[Stored items]
━━━━━━
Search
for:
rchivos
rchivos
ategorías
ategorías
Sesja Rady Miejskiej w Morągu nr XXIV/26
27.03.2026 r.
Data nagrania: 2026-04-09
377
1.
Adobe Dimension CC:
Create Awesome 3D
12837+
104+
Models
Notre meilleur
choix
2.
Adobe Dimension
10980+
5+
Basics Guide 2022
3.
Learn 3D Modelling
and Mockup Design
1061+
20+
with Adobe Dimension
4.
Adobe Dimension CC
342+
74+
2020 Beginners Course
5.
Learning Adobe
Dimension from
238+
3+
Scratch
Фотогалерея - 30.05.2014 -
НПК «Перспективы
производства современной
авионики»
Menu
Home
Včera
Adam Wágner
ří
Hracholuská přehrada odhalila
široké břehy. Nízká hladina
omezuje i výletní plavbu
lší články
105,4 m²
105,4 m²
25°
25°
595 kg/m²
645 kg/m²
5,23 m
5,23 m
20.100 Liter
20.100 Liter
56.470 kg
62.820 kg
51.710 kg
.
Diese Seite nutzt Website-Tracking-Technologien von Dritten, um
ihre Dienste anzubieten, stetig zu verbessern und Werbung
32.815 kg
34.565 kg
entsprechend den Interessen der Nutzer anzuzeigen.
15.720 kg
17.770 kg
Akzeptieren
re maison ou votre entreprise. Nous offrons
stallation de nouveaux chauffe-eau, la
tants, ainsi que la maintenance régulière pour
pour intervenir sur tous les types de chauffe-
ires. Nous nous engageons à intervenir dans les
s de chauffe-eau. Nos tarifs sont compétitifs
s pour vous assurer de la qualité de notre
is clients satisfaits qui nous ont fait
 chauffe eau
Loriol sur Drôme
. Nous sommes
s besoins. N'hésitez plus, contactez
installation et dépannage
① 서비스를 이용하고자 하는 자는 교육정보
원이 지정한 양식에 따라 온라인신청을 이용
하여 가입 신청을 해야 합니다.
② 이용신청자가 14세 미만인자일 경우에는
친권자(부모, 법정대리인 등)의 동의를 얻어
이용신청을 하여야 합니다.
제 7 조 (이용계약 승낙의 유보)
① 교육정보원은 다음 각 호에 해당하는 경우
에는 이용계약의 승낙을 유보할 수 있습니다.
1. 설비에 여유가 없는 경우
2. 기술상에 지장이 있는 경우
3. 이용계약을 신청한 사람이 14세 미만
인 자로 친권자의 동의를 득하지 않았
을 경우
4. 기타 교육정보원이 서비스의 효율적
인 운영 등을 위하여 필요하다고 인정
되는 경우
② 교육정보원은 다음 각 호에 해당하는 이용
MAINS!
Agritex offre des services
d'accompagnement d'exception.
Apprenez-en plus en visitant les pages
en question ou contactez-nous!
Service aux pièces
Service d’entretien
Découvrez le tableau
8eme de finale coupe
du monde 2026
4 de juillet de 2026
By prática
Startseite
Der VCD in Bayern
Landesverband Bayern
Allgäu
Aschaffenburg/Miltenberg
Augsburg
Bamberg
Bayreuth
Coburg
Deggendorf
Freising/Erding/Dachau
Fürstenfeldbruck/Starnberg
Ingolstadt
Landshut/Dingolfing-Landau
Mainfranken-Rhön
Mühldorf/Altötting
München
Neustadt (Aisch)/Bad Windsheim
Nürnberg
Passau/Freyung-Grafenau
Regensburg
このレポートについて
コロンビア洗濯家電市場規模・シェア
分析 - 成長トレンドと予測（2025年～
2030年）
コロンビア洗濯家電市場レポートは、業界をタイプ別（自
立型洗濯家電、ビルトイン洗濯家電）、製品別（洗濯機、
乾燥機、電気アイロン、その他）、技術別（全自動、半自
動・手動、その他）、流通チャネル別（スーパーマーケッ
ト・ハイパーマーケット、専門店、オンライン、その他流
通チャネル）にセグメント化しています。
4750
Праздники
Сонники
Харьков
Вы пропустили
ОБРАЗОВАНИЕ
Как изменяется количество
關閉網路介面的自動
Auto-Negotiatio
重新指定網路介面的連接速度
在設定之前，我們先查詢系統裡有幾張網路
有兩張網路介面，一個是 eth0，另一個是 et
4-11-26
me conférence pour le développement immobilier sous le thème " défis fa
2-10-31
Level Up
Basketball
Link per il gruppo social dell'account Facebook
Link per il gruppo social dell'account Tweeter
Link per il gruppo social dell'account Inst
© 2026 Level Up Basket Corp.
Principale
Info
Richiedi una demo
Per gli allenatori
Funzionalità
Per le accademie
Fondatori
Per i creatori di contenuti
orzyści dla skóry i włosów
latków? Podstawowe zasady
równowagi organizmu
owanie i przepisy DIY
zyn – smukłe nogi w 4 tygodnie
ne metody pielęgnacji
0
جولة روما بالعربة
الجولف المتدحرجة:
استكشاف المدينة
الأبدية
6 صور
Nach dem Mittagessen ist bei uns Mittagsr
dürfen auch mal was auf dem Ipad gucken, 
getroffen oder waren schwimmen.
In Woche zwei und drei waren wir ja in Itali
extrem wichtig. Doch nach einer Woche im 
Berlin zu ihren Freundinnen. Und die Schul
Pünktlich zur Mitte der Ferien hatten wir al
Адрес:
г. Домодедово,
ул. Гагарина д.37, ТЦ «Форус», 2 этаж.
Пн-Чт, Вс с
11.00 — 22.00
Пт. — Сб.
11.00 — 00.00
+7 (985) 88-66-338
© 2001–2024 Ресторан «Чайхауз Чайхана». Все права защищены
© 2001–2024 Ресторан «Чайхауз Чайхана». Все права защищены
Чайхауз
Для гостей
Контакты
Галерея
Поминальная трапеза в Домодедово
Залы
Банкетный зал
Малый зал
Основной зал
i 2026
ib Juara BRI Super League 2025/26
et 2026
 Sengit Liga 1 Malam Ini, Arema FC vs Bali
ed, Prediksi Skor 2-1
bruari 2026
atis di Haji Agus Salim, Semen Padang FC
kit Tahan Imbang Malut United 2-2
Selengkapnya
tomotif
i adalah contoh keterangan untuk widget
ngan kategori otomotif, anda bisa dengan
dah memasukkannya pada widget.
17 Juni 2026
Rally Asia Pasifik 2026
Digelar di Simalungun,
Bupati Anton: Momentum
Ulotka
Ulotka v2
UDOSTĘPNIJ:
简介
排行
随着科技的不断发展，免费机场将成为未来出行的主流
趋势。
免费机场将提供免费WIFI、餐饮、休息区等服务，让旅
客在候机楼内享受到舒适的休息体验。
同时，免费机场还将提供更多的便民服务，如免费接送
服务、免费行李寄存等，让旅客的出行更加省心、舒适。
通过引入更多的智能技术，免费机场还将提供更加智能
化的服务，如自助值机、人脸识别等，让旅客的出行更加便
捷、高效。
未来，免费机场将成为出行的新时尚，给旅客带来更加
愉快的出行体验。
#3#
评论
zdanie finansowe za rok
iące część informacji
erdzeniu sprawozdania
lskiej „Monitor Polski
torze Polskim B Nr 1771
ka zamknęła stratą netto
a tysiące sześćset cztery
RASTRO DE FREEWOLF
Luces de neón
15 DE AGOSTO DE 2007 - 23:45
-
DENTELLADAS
━━━━━━
What you will do> Transcribe the data. Leave every line exactly as it is.

Result>
Search
for:
rchivos
rchivos
ategorías
ategorías
Sesja Rady Miejskiej w Morągu nr XXIV/26
27.03.2026 r.
Data nagrania: 2026-04-09
377
1.
Adobe Dimension CC:
Create Awesome 3D
12837+
104+
Models
Notre meilleur
choix
2.
Adobe Dimension
10980+
5+
Basics Guide 2022
3.
Learn 3D Modelling
and Mockup Design
1061+
20+
with Adobe Dimension
4.
Adobe Dimension CC
342+
74+
2020 Beginners Course
5.
Learning Adobe
Dimension from
238+
3+
Scratch
Фотогалерея - 30.05.2014 -
НПК «Перспективы
производства современной
авионики»
Menu
Home
Včera
Adam Wágner
ří
Hracholuská přehrada odhalila
široké břehy. Nízká hladina
omezuje i výletní plavbu
lší články
105,4 m²
105,4 m²
25°
25°
595 kg/m²
645 kg/m²
5,23 m
5,23 m
20.100 Liter
20.100 Liter
56.470 kg
62.820 kg
51.710 kg
.
Diese Seite nutzt Website-Tracking-Technologien von Dritten, um
ihre Dienste anzubieten, stetig zu verbessern und Werbung
32.815 kg
34.565 kg
entsprechend den Interessen der Nutzer anzuzeigen.
15.720 kg
17.770 kg
Akzeptieren
re maison ou votre entreprise. Nous offrons
stallation de nouveaux chauffe-eau, la
tants, ainsi que la maintenance régulière pour
pour intervenir sur tous les types de chauffe-
ires. Nous nous engageons à intervenir dans les
s de chauffe-eau. Nos tarifs sont compétitifs
s pour vous assurer de la qualité de notre
is clients satisfaits qui nous ont fait
 chauffe eau
Loriol sur Drôme
. Nous sommes
s besoins. N'hésitez plus, contactez
installation et dépannage
① 서비스를 이용하고자 하는 자는 교육정보
원이 지정한 양식에 따라 온라인신청을 이용
하여 가입 신청을 해야 합니다.
② 이용신청자가 14세 미만인자일 경우에는
친권자(부모, 법정대리인 등)의 동의를 얻어
이용신청을 하여야 합니다.
제 7 조 (이용계약 승낙의 유보)
① 교육정보원은 다음 각 호에 해당하는 경우
에는 이용계약의 승낙을 유보할 수 있습니다.
1. 설비에 여유가 없는 경우
2. 기술상에 지장이 있는 경우
3. 이용계약을 신청한 사람이 14세 미만
인 자로 친권자의 동의를 득하지 않았
을 경우
4. 기타 교육정보원이 서비스의 효율적
인 운영 등을 위하여 필요하다고 인정
되는 경우
② 교육정보원은 다음 각 호에 해당하는 이용
MAINS!
Agritex offre des services
d'accompagnement d'exception.
Apprenez-en plus en visitant les pages
en question ou contactez-nous!
Service aux pièces
Service d’entretien
Découvrez le tableau
8eme de finale coupe
du monde 2026
4 de juillet de 2026
By prática
Startseite
Der VCD in Bayern
Landesverband Bayern
Allgäu
Aschaffenburg/Miltenberg
Augsburg
Bamberg
Bayreuth
Coburg
Deggendorf
Freising/Erding/Dachau
Fürstenfeldbruck/Starnberg
Ingolstadt
Landshut/Dingolfing-Landau
Mainfranken-Rhön
Mühldorf/Altötting
München
Neustadt (Aisch)/Bad Windsheim
Nürnberg
Passau/Freyung-Grafenau
Regensburg
このレポートについて
コロンビア洗濯家電市場規模・シェア
分析 - 成長トレンドと予測（2025年～
2030年）
コロンビア洗濯家電市場レポートは、業界をタイプ別（自
立型洗濯家電、ビルトイン洗濯家電）、製品別（洗濯機、
乾燥機、電気アイロン、その他）、技術別（全自動、半自
動・手動、その他）、流通チャネル別（スーパーマーケッ
ト・ハイパーマーケット、専門店、オンライン、その他流
通チャネル）にセグメント化しています。
4750
Праздники
Сонники
Харьков
Вы пропустили
ОБРАЗОВАНИЕ
Как изменяется количество
關閉網路介面的自動
Auto-Negotiatio
重新指定網路介面的連接速度
在設定之前，我們先查詢系統裡有幾張網路
有兩張網路介面，一個是 eth0，另一個是 et
4-11-26
me conférence pour le développement immobilier sous le thème " défis fa
2-10-31
Level Up
Basketball
Link per il gruppo social dell'account Facebook
Link per il gruppo social dell'account Tweeter
Link per il gruppo social dell'account Inst
© 2026 Level Up Basket Corp.
Principale
Info
Richiedi una demo
Per gli allenatori
Funzionalità
Per le accademie
Fondatori
Per i creatori di contenuti
orzyści dla skóry i włosów
latków? Podstawowe zasady
równowagi organizmu
owanie i przepisy DIY
zyn – smukłe nogi w 4 tygodnie
ne metody pielęgnacji
0
جولة روما بالعربة
الجولف المتدحرجة:
استكشاف المدينة
الأبدية
6 صور
Nach dem Mittagessen ist bei uns Mittagsr
dürfen auch mal was auf dem Ipad gucken, 
getroffen oder waren schwimmen.
In Woche zwei und drei waren wir ja in Itali
extrem wichtig. Doch nach einer Woche im 
Berlin zu ihren Freundinnen. Und die Schul
Pünktlich zur Mitte der Ferien hatten wir al
Адрес:
г. Домодедово,
ул. Гагарина д.37, ТЦ «Форус», 2 этаж.
Пн-Чт, Вс с
11.00 — 22.00
Пт. — Сб.
11.00 — 00.00
+7 (985) 88-66-338
© 2001–2024 Ресторан «Чайхауз Чайхана». Все права защищены
© 2001–2024 Ресторан «Чайхауз Чайхана». Все права защищены
Чайхауз
Для гостей
Контакты
Галерея
Поминальная трапеза в Домодедово
Залы
Банкетный зал
Малый зал
Основной зал
i 2026
ib Juara BRI Super League 2025/26
et 2026
 Sengit Liga 1 Malam Ini, Arema FC vs Bali
ed, Prediksi Skor 2-1
bruari 2026
atis di Haji Agus Salim, Semen Padang FC
kit Tahan Imbang Malut United 2-2
Selengkapnya
tomotif
i adalah contoh keterangan untuk widget
ngan kategori otomotif, anda bisa dengan
dah memasukkannya pada widget.
17 Juni 2026
Rally Asia Pasifik 2026
Digelar di Simalungun,
Bupati Anton: Momentum
Ulotka
Ulotka v2
UDOSTĘPNIJ:
简介
排行
随着科技的不断发展，免费机场将成为未来出行的主流
趋势。
免费机场将提供免费WIFI、餐饮、休息区等服务，让旅
客在候机楼内享受到舒适的休息体验。
同时，免费机场还将提供更多的便民服务，如免费接送
服务、免费行李寄存等，让旅客的出行更加省心、舒适。
通过引入更多的智能技术，免费机场还将提供更加智能
化的服务，如自助值机、人脸识别等，让旅客的出行更加便
捷、高效。
未来，免费机场将成为出行的新时尚，给旅客带来更加
愉快的出行体验。
#3#
评论
zdanie finansowe za rok
iące część informacji
erdzeniu sprawozdania
lskiej „Monitor Polski
torze Polskim B Nr 1771
ka zamknęła stratą netto
a tysiące sześćset cztery
RASTRO DE FREEWOLF
Luces de neón
15 DE AGOSTO DE 2007 - 23:45
-
DENTELLADAS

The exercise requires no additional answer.